The Third-Ranked Place for Affordable trials is China. This is due, in part, to advantages with the existing pharmaceutical structure, as well as the large patient population. However, 32% also ranked the country as most difficult to conduct a trial. In a survey SCORR Marketing and Applied Clinical Trials conducted two years ago on the China trials market, respondents were asked their concerns around conducting trials in the
country. The top reasons given were lack of GCP compliance, general concerns over the quality of trials, and study start-up delays. This proved somewhat accurate in 2016, when the CFDA found that 80% of data in Chinese trials had been fabricated.
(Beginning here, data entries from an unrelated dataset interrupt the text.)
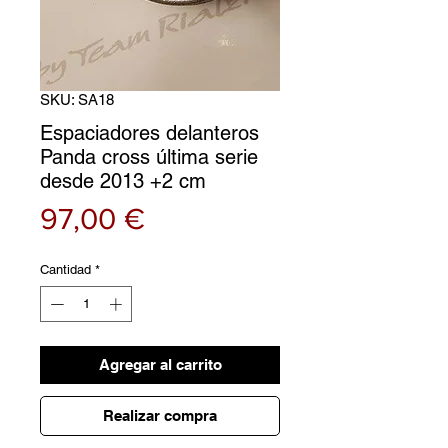
SKU: SA18
Espaciadores delanteros
Panda cross última serie
desde 2013 +2 cm
Precio
97,00 €
Cantidad
*
Agregar al carrito
Realizar compra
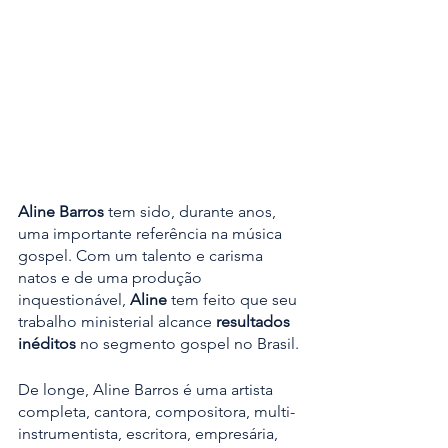
Aline Barros
 tem sido, durante anos, 
uma importante referência na música 
gospel. Com um talento e carisma 
natos e de uma produção 
inquestionável, 
Aline
 tem feito que seu 
trabalho ministerial alcance
 resultados 
inéditos
 no segmento gospel no Brasil.
De longe, Aline Barros é uma artista 
completa, cantora, compositora, multi-
instrumentista, escritora, empresária,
However, the CFDA, in April 2017, proposed stiff penalties for those caught, including non-acceptance of NDA application for drugs in that same category for three years, as well as all NDAs for a year. The CFDA has also addressed other concerns: It improved approval timelines from 12-18 months to 60-day reviews; allows the use of non-Chinese data in the approval process for new drugs; and adopted an accelerated approval pathway for breakthrough therapies. As of June 2016, China was ranked 13th globally, with an estimated 5,628 commercial clinical trial sites. Currently, there are 10,132 trials being conducted in China. Nearly half (48%) of active commercial clinical trials in China are for oncology indications. Two of the top 10 commercial trial sponsors in 2016 were domestic sponsors, creating further competition for multinational companies. Although local sponsors have experienced strong growth, multinational pharma companies still dominate the top 10 in China, with Novartis, Bayer, AstraZeneca, and Johnson & Johnson.